WHAT THE TASK ASKS: Where a line contains the word "raising", copy that line from the records below.

*-*-*

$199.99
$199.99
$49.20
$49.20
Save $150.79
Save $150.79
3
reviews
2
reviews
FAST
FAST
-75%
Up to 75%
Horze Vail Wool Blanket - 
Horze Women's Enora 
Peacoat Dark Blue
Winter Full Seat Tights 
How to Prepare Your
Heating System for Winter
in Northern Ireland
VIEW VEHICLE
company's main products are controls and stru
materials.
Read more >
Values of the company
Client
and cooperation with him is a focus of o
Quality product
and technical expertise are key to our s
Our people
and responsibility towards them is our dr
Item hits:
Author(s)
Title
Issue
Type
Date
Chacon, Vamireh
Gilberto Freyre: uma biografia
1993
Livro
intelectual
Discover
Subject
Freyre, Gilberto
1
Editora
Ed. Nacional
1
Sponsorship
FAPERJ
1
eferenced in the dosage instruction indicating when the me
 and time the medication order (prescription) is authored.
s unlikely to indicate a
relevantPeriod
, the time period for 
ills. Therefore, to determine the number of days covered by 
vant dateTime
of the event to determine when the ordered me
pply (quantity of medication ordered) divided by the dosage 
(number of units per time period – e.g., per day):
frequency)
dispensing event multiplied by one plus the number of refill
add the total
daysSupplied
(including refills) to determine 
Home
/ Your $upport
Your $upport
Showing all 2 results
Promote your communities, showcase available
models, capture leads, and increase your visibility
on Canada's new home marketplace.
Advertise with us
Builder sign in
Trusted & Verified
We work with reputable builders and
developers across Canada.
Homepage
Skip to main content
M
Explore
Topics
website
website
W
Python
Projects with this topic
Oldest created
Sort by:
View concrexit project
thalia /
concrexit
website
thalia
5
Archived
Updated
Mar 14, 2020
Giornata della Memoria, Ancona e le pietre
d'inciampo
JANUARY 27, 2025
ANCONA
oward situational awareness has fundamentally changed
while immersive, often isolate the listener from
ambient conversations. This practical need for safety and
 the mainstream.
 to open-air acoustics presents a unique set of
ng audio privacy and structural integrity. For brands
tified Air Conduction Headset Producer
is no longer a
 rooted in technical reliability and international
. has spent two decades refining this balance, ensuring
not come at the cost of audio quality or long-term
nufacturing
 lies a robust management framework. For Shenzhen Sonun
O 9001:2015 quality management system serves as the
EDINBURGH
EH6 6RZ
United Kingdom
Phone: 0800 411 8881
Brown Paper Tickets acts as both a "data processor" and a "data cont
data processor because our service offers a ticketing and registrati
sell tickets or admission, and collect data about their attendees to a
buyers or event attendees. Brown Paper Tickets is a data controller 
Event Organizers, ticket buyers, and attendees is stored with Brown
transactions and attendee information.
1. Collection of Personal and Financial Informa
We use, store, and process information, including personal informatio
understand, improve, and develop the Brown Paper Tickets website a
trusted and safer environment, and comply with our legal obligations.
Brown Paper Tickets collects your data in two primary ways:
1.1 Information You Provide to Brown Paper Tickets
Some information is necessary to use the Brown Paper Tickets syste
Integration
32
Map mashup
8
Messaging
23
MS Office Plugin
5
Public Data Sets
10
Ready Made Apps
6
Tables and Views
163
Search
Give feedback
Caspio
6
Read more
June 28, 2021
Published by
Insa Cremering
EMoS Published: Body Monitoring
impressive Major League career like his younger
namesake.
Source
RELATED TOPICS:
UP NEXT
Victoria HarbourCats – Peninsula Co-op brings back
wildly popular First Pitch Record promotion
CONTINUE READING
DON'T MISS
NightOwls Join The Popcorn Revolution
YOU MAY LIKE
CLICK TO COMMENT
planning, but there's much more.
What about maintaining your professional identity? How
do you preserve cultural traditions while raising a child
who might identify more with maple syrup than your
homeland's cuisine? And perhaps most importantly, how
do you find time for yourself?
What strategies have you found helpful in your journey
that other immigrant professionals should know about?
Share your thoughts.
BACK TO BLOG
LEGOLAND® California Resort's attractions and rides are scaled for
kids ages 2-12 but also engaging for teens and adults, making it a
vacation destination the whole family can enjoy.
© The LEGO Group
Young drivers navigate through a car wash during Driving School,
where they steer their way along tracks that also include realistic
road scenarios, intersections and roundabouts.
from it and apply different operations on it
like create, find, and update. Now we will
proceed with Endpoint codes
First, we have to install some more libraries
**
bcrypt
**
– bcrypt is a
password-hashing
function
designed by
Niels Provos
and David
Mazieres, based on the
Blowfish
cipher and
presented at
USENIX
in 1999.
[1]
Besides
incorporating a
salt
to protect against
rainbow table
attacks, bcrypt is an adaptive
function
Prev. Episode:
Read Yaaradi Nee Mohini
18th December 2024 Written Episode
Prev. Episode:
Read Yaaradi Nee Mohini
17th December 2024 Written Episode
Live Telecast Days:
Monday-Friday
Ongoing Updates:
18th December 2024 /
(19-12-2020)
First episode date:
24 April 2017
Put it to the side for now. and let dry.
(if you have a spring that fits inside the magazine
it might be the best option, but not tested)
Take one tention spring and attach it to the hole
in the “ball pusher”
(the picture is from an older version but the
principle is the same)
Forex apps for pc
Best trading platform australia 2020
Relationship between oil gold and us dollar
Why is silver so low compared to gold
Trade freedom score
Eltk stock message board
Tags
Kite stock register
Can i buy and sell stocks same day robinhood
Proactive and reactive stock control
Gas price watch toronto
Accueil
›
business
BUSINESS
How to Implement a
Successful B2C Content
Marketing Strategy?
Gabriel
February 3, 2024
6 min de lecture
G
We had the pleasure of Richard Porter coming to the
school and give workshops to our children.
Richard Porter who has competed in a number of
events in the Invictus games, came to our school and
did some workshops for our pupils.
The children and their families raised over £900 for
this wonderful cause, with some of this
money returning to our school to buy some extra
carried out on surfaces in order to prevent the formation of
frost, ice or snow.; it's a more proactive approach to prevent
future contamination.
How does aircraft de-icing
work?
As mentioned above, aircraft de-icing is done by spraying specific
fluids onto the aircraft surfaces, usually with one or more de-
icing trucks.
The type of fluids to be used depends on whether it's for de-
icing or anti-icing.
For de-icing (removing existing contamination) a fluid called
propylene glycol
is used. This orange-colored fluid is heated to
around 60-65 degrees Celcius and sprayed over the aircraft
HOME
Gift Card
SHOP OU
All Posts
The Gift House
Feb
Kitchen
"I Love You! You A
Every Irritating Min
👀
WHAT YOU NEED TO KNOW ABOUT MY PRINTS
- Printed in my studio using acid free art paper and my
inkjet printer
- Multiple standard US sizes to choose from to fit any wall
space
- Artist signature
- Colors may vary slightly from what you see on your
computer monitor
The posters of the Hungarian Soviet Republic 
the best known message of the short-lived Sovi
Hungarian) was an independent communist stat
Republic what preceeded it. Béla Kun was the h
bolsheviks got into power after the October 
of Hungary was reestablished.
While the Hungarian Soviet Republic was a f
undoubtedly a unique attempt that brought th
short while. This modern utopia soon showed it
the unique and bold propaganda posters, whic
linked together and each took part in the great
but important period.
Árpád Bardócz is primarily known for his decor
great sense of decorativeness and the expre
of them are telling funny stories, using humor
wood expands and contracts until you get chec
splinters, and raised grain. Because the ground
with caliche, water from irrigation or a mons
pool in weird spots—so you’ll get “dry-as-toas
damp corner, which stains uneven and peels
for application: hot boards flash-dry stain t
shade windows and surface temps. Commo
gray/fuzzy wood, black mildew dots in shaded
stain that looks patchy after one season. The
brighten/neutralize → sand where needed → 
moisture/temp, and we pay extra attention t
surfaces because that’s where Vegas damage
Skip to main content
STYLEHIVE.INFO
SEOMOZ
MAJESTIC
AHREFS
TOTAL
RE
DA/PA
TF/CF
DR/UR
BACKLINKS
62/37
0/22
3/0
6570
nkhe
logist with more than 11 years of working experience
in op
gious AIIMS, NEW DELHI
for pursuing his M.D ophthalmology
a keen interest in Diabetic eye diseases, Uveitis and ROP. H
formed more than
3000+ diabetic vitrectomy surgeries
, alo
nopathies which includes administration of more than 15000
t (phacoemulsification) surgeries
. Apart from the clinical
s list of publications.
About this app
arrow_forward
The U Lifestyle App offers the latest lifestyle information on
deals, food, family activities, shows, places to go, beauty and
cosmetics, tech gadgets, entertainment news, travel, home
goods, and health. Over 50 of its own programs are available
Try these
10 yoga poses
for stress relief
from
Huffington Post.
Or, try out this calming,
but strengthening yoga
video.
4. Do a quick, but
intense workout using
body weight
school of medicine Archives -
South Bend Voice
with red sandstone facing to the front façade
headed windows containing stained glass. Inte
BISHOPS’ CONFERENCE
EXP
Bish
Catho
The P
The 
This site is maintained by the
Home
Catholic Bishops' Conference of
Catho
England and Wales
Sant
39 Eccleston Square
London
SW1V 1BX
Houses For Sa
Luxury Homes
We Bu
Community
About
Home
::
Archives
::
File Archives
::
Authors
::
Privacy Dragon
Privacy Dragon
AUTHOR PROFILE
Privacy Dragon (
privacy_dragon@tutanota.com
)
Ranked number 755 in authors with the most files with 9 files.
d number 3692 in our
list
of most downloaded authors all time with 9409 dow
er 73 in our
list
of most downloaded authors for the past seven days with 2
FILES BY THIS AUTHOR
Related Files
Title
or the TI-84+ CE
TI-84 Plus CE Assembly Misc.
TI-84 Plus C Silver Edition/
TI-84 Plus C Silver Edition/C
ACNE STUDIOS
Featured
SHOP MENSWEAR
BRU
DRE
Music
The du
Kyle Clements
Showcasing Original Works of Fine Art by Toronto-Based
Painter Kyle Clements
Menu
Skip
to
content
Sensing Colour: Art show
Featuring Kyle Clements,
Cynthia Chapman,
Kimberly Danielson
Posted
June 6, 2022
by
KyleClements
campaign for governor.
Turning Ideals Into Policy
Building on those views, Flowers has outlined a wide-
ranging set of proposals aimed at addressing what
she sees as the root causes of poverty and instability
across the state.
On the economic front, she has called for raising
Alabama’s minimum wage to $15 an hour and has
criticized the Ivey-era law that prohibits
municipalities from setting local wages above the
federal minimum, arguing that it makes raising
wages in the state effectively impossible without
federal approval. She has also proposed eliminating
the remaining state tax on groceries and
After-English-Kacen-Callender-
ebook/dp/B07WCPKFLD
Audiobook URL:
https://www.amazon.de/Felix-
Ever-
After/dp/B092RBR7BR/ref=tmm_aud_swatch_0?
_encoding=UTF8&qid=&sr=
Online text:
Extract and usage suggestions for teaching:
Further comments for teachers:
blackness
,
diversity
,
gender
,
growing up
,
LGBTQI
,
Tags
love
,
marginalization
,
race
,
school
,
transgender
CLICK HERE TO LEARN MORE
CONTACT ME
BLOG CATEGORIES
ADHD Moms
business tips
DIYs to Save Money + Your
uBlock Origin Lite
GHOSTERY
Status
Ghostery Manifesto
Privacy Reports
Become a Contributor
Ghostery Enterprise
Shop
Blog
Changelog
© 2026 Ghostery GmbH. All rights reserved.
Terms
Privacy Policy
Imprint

*-*-*

RESULT BELOW:
do you preserve cultural traditions while raising a child
On the economic front, she has called for raising
federal minimum, arguing that it makes raising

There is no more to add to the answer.